Update the entries below by replacing every "ZVL SLOVAKIA" with "ZVL Slovakia" and changing nothing else. Return the text without the pictures.

START Material to process

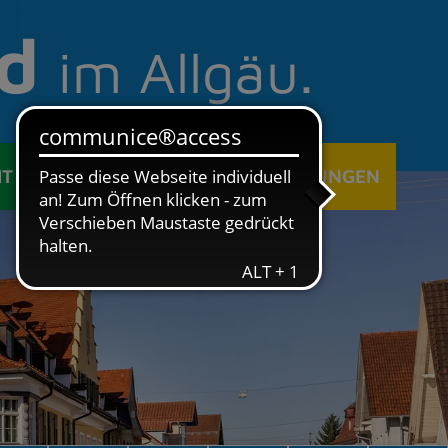
d
im Allgäu.
IT
ÖFFENTLICHE EINRICHTUNGEN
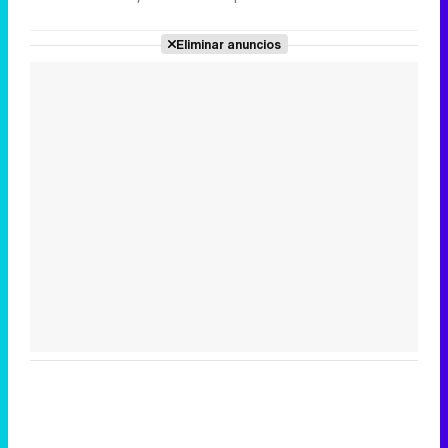
Eliminar anuncios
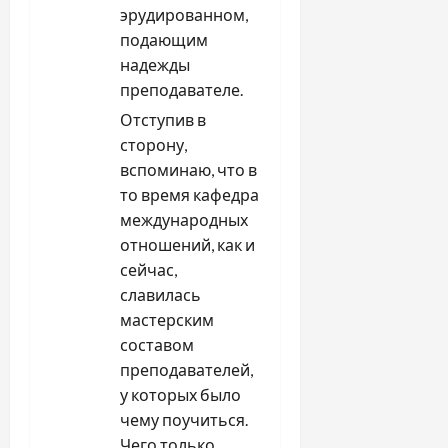
эрудированном,
подающим
надежды
преподавателе.
Отступив в
сторону,
вспоминаю, что в
то время кафедра
международных
отношений, как и
сейчас,
славилась
мастерским
составом
преподавателей,
у которых было
чему поучиться.
Чего только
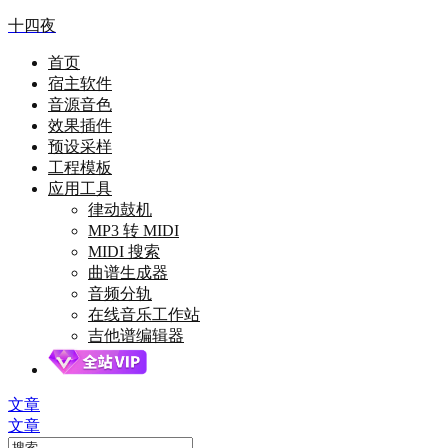
十四夜
首页
宿主软件
音源音色
效果插件
预设采样
工程模板
应用工具
律动鼓机
MP3 转 MIDI
MIDI 搜索
曲谱生成器
音频分轨
在线音乐工作站
吉他谱编辑器
文章
文章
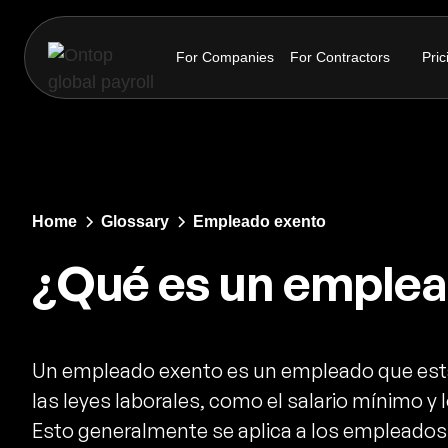
For Companies
For Contractors
Pric
Home
Glossary
Empleado exento
¿Qué es un emplea
Un empleado exento es un empleado que está
las leyes laborales, como el salario mínimo y 
Esto generalmente se aplica a los empleados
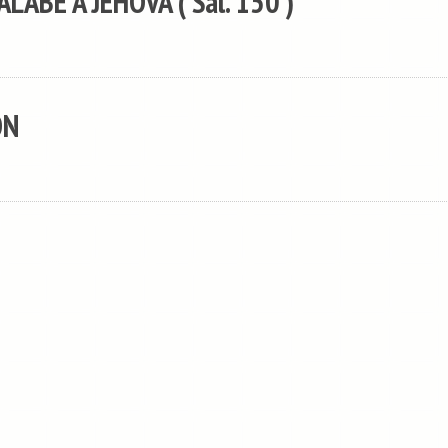
LABE A JEHOVA ( Sal. 150 )
ON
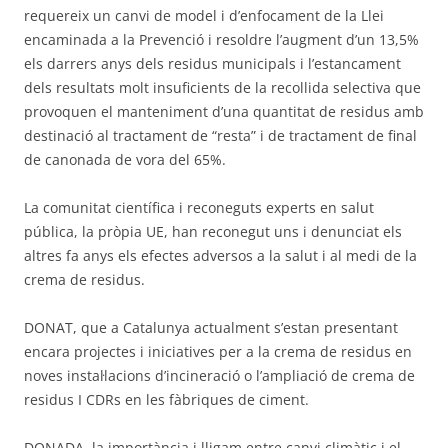
requereix un canvi de model i d’enfocament de la Llei
encaminada a la Prevenció i resoldre l’augment d’un 13,5%
els darrers anys dels residus municipals i l’estancament
dels resultats molt insuficients de la recollida selectiva que
provoquen el manteniment d’una quantitat de residus amb
destinació al tractament de “resta” i de tractament de final
de canonada de vora del 65%.
La comunitat científica i reconeguts experts en salut
pública, la pròpia UE, han reconegut uns i denunciat els
altres fa anys els efectes adversos a la salut i al medi de la
crema de residus.
DONAT, que a Catalunya actualment s’estan presentant
encara projectes i iniciatives per a la crema de residus en
noves instal·lacions d’incineració o l’ampliació de crema de
residus I CDRs en les fàbriques de ciment.
DONADA, la importància i lligam entre canvi climàtic i el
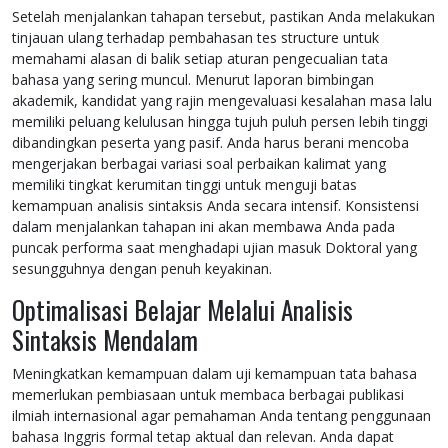
Setelah menjalankan tahapan tersebut, pastikan Anda melakukan
tinjauan ulang terhadap pembahasan tes structure untuk
memahami alasan di balik setiap aturan pengecualian tata
bahasa yang sering muncul. Menurut laporan bimbingan
akademik, kandidat yang rajin mengevaluasi kesalahan masa lalu
memiliki peluang kelulusan hingga tujuh puluh persen lebih tinggi
dibandingkan peserta yang pasif. Anda harus berani mencoba
mengerjakan berbagai variasi soal perbaikan kalimat yang
memiliki tingkat kerumitan tinggi untuk menguji batas
kemampuan analisis sintaksis Anda secara intensif. Konsistensi
dalam menjalankan tahapan ini akan membawa Anda pada
puncak performa saat menghadapi ujian masuk Doktoral yang
sesungguhnya dengan penuh keyakinan.
Optimalisasi Belajar Melalui Analisis
Sintaksis Mendalam
Meningkatkan kemampuan dalam uji kemampuan tata bahasa
memerlukan pembiasaan untuk membaca berbagai publikasi
ilmiah internasional agar pemahaman Anda tentang penggunaan
bahasa Inggris formal tetap aktual dan relevan. Anda dapat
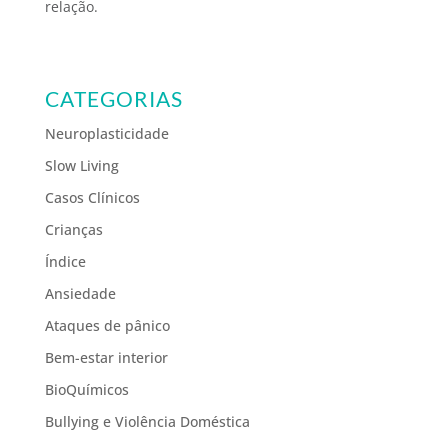
relação.
CATEGORIAS
Neuroplasticidade
Slow Living
Casos Clínicos
Crianças
Índice
Ansiedade
Ataques de pânico
Bem-estar interior
BioQuímicos
Bullying e Violência Doméstica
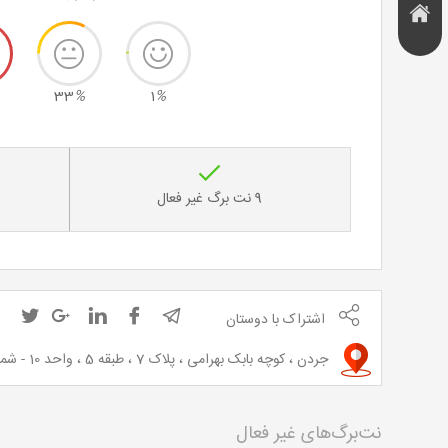
هتل و
تخفیف
اقامتگاه
33
%
1
%
9 نت برگ غیر فعال
اشتراک با دوستان
جردن ، کوچه بابک بهرامی ، پلاک 7 ، طبقه 5 ، واحد 10 - شماره تماس:88658908
نت‌برگ‌های غیر فعال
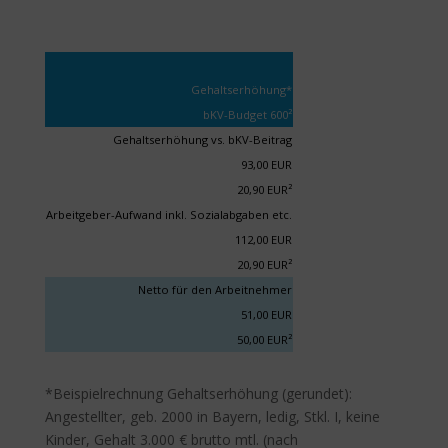
Gehaltserhöhung*
bKV-Budget 600²
Gehaltserhöhung vs. bKV-Beitrag
93,00 EUR
20,90 EUR²
Arbeitgeber-Aufwand inkl. Sozialabgaben etc.
112,00 EUR
20,90 EUR²
Netto für den Arbeitnehmer
51,00 EUR
50,00 EUR²
*Beispielrechnung Gehaltserhöhung (gerundet):
Angestellter, geb. 2000 in Bayern, ledig, Stkl. I, keine
Kinder, Gehalt 3.000 € brutto mtl. (nach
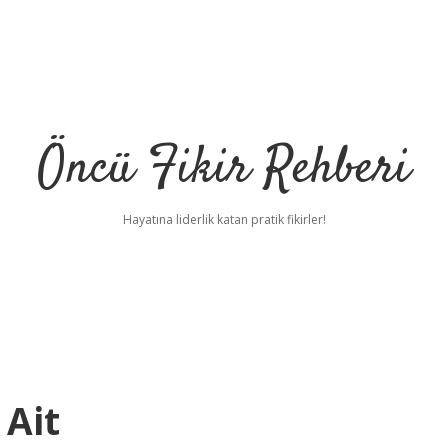
Öncü Fikir Rehberi
Hayatına liderlik katan pratik fikirler!
 Ait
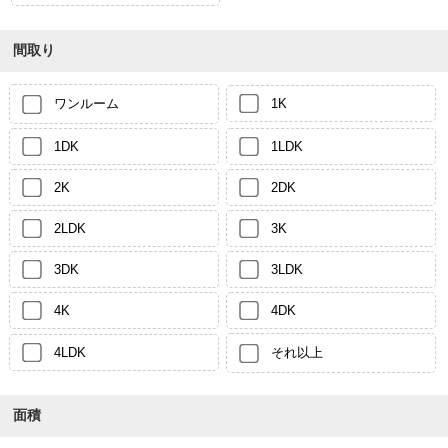
間取り
ワンルーム
1K
1DK
1LDK
2K
2DK
2LDK
3K
3DK
3LDK
4K
4DK
4LDK
それ以上
面積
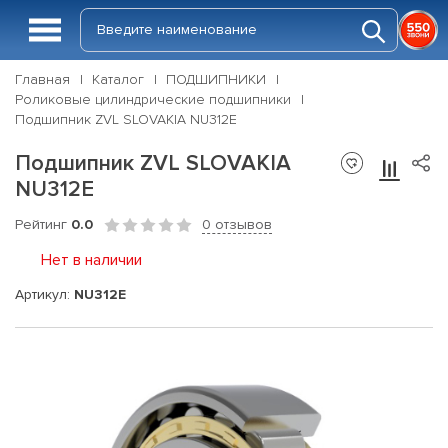
Главная
Каталог
ПОДШИПНИКИ
Роликовые цилиндрические подшипники
Подшипник ZVL SLOVAKIA NU312E
Подшипник ZVL SLOVAKIA
NU312E
Рейтинг
0.0
0 отзывов
Нет в наличии
Артикул:
NU312E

END Material to process

- Exercise answer:
d
im Allgäu.
IT
ÖFFENTLICHE EINRICHTUNGEN
Eliminar anuncios
эрудированном,
подающим
надежды
преподавателе.
Отступив в
сторону,
вспоминаю, что в
то время кафедра
международных
отношений, как и
сейчас,
славилась
мастерским
составом
преподавателей,
у которых было
чему поучиться.
Чего только
十四夜
首页
宿主软件
音源音色
效果插件
预设采样
工程模板
应用工具
律动鼓机
MP3 转 MIDI
MIDI 搜索
曲谱生成器
音频分轨
在线音乐工作站
吉他谱编辑器
文章
文章
For Companies
For Contractors
Pric
Home
Glossary
Empleado exento
¿Qué es un emplea
Un empleado exento es un empleado que está
las leyes laborales, como el salario mínimo y 
Esto generalmente se aplica a los empleados
LABE A JEHOVA ( Sal. 150 )
ON
requereix un canvi de model i d’enfocament de la Llei
encaminada a la Prevenció i resoldre l’augment d’un 13,5%
els darrers anys dels residus municipals i l’estancament
dels resultats molt insuficients de la recollida selectiva que
provoquen el manteniment d’una quantitat de residus amb
destinació al tractament de “resta” i de tractament de final
de canonada de vora del 65%.
La comunitat científica i reconeguts experts en salut
pública, la pròpia UE, han reconegut uns i denunciat els
altres fa anys els efectes adversos a la salut i al medi de la
crema de residus.
DONAT, que a Catalunya actualment s’estan presentant
encara projectes i iniciatives per a la crema de residus en
noves instal·lacions d’incineració o l’ampliació de crema de
residus I CDRs en les fàbriques de ciment.
DONADA, la importància i lligam entre canvi climàtic i el
Setelah menjalankan tahapan tersebut, pastikan Anda melakukan
tinjauan ulang terhadap pembahasan tes structure untuk
memahami alasan di balik setiap aturan pengecualian tata
bahasa yang sering muncul. Menurut laporan bimbingan
akademik, kandidat yang rajin mengevaluasi kesalahan masa lalu
memiliki peluang kelulusan hingga tujuh puluh persen lebih tinggi
dibandingkan peserta yang pasif. Anda harus berani mencoba
mengerjakan berbagai variasi soal perbaikan kalimat yang
memiliki tingkat kerumitan tinggi untuk menguji batas
kemampuan analisis sintaksis Anda secara intensif. Konsistensi
dalam menjalankan tahapan ini akan membawa Anda pada
puncak performa saat menghadapi ujian masuk Doktoral yang
sesungguhnya dengan penuh keyakinan.
Optimalisasi Belajar Melalui Analisis
Sintaksis Mendalam
Meningkatkan kemampuan dalam uji kemampuan tata bahasa
memerlukan pembiasaan untuk membaca berbagai publikasi
ilmiah internasional agar pemahaman Anda tentang penggunaan
bahasa Inggris formal tetap aktual dan relevan. Anda dapat
relação.
CATEGORIAS
Neuroplasticidade
Slow Living
Casos Clínicos
Crianças
Índice
Ansiedade
Ataques de pânico
Bem-estar interior
BioQuímicos
Bullying e Violência Doméstica
هتل و
تخفیف
اقامتگاه
33
%
1
%
9 نت برگ غیر فعال
اشتراک با دوستان
جردن ، کوچه بابک بهرامی ، پلاک 7 ، طبقه 5 ، واحد 10 - شماره تماس:88658908
نت‌برگ‌های غیر فعال
Gehaltserhöhung*
bKV-Budget 600²
Gehaltserhöhung vs. bKV-Beitrag
93,00 EUR
20,90 EUR²
Arbeitgeber-Aufwand inkl. Sozialabgaben etc.
112,00 EUR
20,90 EUR²
Netto für den Arbeitnehmer
51,00 EUR
50,00 EUR²
*Beispielrechnung Gehaltserhöhung (gerundet):
Angestellter, geb. 2000 in Bayern, ledig, Stkl. I, keine
Kinder, Gehalt 3.000 € brutto mtl. (nach
Öncü Fikir Rehberi
Hayatına liderlik katan pratik fikirler!
 Ait
間取り
ワンルーム
1K
1DK
1LDK
2K
2DK
2LDK
3K
3DK
3LDK
4K
4DK
4LDK
それ以上
面積
Главная
Каталог
ПОДШИПНИКИ
Роликовые цилиндрические подшипники
Подшипник ZVL Slovakia NU312E
Подшипник ZVL Slovakia
NU312E
Рейтинг
0.0
0 отзывов
Нет в наличии
Артикул:
NU312E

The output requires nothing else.